The development of a new statistical methodology that makes more efficient use of whole genome sequencing data led to the discovery of a new disease region for Alzheimer’s disease (AD) that replicated in independent studies, and additional sex-specific risk loci that suggest a genetic basis to the sex differences in AD. Our new polygenic risk scores for AD provide a better individual risk prediction for the disease.
We will develop statistical methodology for rare variant analysis in whole genome sequencing (WGS) studies that takes the sparseness of the data into account and does not require any asymptotic approximations. We will reanalyze the Cure Alzheimer’s Fund WGS family study with the new methodology and distribute software implementation of the approaches via our Family-Based Association Test (FBAT) package.
We are seeking to develop new analysis tools for the Cure Alzheimer’s Fund whole genome sequencing (WGS) data of the National Institute of Mental Health family sample, as recent developments in statistics have provided new theoretical insights that enable the construction of much more powerful analysis approaches. The re-analysis of our existing dataset with the new approaches will provide important additional insights into the genetic architecture of Alzheimer’s disease. We will continue our work on the sex-specific analysis of the WGS data, which already has identified new disease loci that differentiate the disease risk for Alzheimer’s by sex. Our findings are currently under review by the journal Nature. We now will focus on decline phenotypes, analysis tools for such analyses and the influence of rare variants on the sex-specific genetic risk of Alzheimer’s disease. Furthermore, as now numerous AD loci are known, we will develop a polygenic risk model for AD that will allow us to identify patients at high risk of developing AD.
2015 to 2018
The availability of next generation sequencing data in large scale association studies for Alzheimer’s disease provides a unique research opportunity. The data contains the information that is required to identify causal disease susceptibility loci (DSL) for Alzheimer’s disease and many other mental health phenotypes and psychiatric diseases. In order to translate the wealth of information into DSL discovery for Alzheimer’s disease, powerful statistical methodology is required. So far, a large number of rare variant association tests have been proposed. However, they do not incorporate all the important information about the variants. So far, none of the existing approaches takes the physical location of the variant into account.

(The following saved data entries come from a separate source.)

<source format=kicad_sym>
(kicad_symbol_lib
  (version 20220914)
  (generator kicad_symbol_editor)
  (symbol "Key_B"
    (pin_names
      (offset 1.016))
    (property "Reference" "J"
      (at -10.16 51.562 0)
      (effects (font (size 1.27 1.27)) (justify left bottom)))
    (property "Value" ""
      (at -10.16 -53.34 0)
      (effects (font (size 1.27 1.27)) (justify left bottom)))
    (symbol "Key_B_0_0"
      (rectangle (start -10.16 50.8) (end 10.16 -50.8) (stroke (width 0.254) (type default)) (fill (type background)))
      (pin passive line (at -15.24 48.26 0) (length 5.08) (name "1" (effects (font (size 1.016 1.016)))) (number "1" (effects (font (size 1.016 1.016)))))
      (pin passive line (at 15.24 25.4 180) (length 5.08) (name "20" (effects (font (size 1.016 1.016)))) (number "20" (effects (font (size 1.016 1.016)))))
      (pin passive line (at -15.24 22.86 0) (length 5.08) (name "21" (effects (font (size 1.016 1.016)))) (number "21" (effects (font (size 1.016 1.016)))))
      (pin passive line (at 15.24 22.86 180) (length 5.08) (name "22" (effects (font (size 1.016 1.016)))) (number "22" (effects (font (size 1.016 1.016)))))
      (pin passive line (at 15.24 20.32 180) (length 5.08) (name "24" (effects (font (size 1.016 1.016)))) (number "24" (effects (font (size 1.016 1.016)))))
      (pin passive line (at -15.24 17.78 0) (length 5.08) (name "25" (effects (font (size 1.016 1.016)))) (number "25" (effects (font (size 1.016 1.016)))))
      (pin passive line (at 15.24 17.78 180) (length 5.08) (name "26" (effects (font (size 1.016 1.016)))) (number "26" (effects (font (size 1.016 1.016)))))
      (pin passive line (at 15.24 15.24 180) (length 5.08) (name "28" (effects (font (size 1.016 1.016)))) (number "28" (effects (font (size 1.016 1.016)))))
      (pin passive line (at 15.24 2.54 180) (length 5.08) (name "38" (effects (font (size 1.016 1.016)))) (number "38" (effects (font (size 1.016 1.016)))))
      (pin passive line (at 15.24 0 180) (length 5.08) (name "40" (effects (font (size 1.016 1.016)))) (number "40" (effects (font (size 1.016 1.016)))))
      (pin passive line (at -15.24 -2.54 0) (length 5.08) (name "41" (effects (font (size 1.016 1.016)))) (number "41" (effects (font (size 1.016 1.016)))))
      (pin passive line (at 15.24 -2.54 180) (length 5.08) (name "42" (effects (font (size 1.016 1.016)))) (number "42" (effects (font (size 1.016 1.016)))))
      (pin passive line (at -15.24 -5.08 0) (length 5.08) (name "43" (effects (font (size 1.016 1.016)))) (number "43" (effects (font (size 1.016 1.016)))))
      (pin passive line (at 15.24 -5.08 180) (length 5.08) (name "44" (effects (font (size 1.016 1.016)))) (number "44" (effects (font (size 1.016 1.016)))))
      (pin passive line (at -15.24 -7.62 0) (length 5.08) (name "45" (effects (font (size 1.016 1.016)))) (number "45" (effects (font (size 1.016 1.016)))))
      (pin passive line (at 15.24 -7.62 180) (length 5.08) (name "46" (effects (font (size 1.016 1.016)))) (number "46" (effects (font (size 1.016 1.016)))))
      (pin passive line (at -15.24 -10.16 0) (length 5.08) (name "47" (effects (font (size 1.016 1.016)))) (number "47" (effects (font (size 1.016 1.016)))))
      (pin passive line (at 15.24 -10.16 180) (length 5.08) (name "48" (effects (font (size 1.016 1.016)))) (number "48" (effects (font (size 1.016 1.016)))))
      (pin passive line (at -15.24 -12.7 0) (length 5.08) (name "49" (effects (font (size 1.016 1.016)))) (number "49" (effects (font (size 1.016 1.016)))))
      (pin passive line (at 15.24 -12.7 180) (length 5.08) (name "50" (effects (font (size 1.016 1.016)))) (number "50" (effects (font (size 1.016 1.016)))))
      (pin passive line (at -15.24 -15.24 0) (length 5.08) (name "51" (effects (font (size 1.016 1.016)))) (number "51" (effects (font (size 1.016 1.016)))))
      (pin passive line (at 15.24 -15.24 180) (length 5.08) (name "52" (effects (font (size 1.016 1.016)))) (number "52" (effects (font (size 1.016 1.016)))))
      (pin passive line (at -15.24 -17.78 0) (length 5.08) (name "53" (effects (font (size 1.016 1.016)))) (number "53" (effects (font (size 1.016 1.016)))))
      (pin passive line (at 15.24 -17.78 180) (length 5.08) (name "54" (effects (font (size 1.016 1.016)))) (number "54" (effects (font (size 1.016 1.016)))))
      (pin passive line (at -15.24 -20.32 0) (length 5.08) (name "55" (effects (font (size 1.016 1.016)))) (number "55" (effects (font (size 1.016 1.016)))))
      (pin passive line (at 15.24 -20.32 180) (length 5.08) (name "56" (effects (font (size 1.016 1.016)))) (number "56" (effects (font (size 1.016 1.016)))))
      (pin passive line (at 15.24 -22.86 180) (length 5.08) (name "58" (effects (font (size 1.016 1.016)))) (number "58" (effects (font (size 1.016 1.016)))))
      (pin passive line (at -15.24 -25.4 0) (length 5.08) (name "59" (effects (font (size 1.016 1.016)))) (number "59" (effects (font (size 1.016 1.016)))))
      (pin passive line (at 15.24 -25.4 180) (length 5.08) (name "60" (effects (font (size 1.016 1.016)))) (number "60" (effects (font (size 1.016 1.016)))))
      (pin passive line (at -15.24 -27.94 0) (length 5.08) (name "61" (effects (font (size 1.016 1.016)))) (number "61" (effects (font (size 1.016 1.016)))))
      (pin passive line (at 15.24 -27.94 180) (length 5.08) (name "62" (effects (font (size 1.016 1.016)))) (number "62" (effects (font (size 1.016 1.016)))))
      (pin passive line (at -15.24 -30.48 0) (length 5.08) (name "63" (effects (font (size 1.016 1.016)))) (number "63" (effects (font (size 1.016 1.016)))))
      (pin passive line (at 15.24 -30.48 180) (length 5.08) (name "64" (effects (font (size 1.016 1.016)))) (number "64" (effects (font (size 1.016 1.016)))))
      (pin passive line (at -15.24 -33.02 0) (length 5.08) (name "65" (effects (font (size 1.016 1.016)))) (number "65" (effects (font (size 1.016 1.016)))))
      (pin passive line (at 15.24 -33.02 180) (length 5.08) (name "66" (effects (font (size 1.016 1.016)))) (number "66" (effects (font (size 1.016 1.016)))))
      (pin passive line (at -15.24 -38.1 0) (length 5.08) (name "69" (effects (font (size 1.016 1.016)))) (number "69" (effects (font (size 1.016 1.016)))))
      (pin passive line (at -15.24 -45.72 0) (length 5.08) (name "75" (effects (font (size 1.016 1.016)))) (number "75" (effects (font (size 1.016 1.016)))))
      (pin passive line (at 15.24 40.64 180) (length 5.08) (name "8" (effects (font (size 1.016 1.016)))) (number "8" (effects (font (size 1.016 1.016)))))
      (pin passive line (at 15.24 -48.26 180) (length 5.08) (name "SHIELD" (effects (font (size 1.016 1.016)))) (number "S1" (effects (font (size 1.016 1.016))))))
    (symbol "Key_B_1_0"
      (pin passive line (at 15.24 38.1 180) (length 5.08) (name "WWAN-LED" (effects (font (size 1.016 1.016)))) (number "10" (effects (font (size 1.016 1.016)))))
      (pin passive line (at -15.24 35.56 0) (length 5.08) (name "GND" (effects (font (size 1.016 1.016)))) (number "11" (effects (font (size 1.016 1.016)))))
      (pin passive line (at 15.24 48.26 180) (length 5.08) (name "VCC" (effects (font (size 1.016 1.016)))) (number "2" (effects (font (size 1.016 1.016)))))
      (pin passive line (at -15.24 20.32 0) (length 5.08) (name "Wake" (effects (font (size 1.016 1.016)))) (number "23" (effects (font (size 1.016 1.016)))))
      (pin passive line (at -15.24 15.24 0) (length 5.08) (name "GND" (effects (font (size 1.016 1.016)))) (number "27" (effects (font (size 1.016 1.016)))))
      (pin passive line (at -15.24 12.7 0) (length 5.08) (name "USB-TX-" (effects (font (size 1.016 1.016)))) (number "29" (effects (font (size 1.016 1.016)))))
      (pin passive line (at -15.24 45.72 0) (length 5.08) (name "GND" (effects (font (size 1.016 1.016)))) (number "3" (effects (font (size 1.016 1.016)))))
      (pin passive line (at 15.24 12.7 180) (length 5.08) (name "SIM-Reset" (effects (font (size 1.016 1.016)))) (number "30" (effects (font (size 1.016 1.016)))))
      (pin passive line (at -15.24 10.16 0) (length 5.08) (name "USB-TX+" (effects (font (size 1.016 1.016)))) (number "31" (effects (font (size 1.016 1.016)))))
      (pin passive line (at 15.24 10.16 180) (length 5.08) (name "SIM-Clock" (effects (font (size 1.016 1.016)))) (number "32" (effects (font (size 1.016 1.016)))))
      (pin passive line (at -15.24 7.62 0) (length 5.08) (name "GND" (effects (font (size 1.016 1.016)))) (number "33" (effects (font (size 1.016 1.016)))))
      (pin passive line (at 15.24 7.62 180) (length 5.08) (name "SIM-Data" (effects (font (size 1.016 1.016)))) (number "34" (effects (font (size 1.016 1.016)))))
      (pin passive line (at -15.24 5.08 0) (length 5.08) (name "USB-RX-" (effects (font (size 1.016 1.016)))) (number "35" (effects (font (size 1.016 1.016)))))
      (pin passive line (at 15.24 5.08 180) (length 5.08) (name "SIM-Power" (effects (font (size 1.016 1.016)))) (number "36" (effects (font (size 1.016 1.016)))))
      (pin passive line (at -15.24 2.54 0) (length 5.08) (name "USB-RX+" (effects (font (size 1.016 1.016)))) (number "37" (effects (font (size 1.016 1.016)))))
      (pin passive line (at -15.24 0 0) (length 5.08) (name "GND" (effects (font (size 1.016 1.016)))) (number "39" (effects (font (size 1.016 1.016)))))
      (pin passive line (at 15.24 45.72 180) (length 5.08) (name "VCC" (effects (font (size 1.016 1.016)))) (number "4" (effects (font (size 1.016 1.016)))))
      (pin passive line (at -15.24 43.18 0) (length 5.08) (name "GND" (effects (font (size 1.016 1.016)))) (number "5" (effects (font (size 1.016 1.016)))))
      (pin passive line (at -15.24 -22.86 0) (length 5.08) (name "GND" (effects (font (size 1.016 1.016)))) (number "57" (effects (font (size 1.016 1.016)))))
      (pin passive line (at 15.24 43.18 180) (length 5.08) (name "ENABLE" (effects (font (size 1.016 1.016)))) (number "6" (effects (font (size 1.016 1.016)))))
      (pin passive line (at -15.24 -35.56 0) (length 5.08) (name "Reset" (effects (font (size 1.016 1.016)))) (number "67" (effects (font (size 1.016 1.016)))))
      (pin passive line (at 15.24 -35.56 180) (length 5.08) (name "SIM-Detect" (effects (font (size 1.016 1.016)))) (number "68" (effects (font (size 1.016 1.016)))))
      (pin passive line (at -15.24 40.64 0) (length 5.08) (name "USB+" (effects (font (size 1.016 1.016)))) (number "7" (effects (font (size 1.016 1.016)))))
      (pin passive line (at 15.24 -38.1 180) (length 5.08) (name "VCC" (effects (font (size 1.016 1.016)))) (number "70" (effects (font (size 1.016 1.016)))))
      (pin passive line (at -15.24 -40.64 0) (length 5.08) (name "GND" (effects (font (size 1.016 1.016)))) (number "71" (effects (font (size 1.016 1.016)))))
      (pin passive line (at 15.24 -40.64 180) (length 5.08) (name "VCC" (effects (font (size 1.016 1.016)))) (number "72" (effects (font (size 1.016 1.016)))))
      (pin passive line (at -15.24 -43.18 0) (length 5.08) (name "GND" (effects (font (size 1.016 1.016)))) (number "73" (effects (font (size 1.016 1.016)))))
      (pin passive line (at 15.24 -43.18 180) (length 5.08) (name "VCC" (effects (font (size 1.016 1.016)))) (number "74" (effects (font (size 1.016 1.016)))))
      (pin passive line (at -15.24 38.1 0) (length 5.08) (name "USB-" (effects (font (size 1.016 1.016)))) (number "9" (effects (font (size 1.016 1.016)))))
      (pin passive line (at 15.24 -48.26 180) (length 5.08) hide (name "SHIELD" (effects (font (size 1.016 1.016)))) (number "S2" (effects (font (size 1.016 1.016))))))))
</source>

Under the assumption that deleterious DSLs and protective DSLs cluster in different genomic regions, we will develop a general association analysis framework for Alzheimer’s disease that is built on spatial clustering approaches. The framework will be able to handle complex phenotypes, e.g. binary, quantitative, etc., and be applicable to different study designs, i.e. family-based studies and designs of unrelated subjects. If the DSLs cluster indeed, the increase of statistical power of the approach will be of practical relevance, enabling the discovery of DSLs. In the absence of DSL clustering, our approach will achieve similar power levels as existing methodology. Furthermore, in order to test larger genomic regions for association, we will develop network-based association methodology. The network-based approach will have sufficient power for larger genomic regions than existing approaches, and, at the same time, provide an intuitive understanding of the complex relationships between the variants that drive the association, fostering new biological insights. The approach can incorporate complex phenotypes and different design types. All the proposed methodology will be implemented in user-friendly software packages with existing user-communities, i.e. PBAT, NPBAT and R. We will test, validate and compare the proposed approaches with the existing methodology, using large scale simulation studies and by applications to the whole genome sequencing family study for Alzheimer’s disease from the Tanzi lab.